After six unsuccessful Seasons, Miss Minerva Dodger chooses spinsterhood over fortune-hungry suitors. But thanks to the Nightingale Club, she can at least enjoy one night of pleasure. At that notorious establishment, ladies don masks before choosing a lover. The sinfully handsome Duke of Ashebury is more than willing to satisfy the secretive lady's desires—and draws Minerva into an exquisite, increasingly intimate affair.
A man of remarkable talents, Ashe soon deduces that his bedmate is the unconventional Miss Dodger. Intrigued by her wit and daring, he sets out to woo her in earnest. Yet Minerva refuses to trust him. How to court a woman he has already thoroughly seduced? And how to prove that the passion unleashed in darkness is only the beginning of a lifetime's pleasure?
I go in waves with historicals. I read them like a fiend, then I start to chafe at the restrictions on women and the courting rituals and I avoid them for a while. Then I start to think of the courting rituals and restrictions as the best kind of foreplay and I go back to glomming on them.
Right now I’m glomming. I haven’t read anything by Lorraine Heath before, and wow, have I been missing out. I was charmed by this one from the beginning. Minerva (I love that name) has had six seasons and she’s decided that she’s done. The only men who have shown any interest in her are fortune-hunters, so down on their own luck that all they want is her dowry. These men were incredible. They couldn’t even be bothered to pretend they wanted anything other than that dowry. Minerva has no interest in marrying because of her age or her dowry or for any reason other than love. And given how outspoken she is, and how many of her own opinions she has and very much enjoys discussing, most of the men in her circles have overlooked her or downright dismissed her as a termagant (a word I didn’t know, but Heath used several times here. It’s quite fitting).
Since she’s decided to officially stop courting husbands, and since several of those opinions she’s forever expressing is that women should be able to act on their desires as easily as men can, she sets out to experience one night in the infamous Nightingale Club. One night of masked pleasure, one night to discover exactly what all the fuss is about and exactly what she’ll be missing out on for the rest of her life. At the Nightingale Club, all the women wear masks while the men do not. So Minerva has no trouble recognizing the Duke of Ashebury when he selects her to be his companion for the night. He doesn’t know who she is, though.

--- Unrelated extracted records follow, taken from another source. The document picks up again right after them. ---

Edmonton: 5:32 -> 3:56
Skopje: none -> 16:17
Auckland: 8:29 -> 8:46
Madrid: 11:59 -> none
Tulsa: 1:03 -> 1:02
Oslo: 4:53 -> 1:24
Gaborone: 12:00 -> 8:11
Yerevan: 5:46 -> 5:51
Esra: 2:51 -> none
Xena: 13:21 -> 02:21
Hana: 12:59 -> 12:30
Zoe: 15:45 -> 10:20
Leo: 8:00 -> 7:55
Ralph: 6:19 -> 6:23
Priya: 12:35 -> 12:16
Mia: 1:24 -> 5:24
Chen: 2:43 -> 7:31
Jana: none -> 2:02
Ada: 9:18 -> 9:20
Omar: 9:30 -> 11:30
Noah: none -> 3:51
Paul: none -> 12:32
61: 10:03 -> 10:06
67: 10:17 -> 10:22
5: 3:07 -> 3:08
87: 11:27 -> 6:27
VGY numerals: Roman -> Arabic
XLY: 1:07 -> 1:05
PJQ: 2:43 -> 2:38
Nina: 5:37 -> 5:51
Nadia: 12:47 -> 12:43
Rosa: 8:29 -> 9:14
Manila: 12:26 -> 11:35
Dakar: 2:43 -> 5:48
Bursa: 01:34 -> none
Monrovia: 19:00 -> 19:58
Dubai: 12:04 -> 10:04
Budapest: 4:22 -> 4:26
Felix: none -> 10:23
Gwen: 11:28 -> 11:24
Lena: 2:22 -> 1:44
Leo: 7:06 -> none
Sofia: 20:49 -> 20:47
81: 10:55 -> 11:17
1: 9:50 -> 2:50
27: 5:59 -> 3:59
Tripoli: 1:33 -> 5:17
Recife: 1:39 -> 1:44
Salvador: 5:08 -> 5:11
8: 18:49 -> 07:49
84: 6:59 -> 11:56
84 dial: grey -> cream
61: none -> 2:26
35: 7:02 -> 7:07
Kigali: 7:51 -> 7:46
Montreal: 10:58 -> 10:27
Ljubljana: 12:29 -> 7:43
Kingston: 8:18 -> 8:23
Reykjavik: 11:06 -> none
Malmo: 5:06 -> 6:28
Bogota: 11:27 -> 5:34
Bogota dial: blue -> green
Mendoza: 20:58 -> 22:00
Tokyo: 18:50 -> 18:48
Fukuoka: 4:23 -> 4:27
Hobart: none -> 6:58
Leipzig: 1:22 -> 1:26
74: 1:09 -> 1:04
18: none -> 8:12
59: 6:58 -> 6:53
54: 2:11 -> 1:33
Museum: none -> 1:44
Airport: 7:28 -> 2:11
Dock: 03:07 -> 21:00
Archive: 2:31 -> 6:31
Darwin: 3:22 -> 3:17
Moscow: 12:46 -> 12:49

And, actually, that first night, not much happens between them. A scorching kiss, but that’s it. Once he discovers that his lovely Lady V is a virgin, Ashe informs her that he doesn’t deflower women and sends her on her way. He can’t quite get her out of his head, though. He can tell she’s a member of the aristocracy, but that’s all he can deduce. With no idea who she is and no way to find out, he has no choice but to break his own rule about never selecting the same lady twice. He goes back to the club again and again looking for her. And Minerva goes back, too, since she never actually got the night of passion she was after.
A deliciously fun game of cat and mouse ensues. In quick order, Ashe thinks he might know who is mysterious Lady V is, but he can’t quite catch her. Just as the two of them are beginning a real relationship, some information comes to light that Ashe knows may cause Minerva to dismiss his attentions. Ashe has to do everything he can think of to make sure Minerva knows he really does love her.
This was everything I love about historicals. It was sweet, sexy, and fun. The banter between Minerva and Ashe, especially when he was trying to trick her into admitting she was Lady V, was a joy to read. This may be the first Lorraine Heath book I’ve read, but it will definitely not be the last.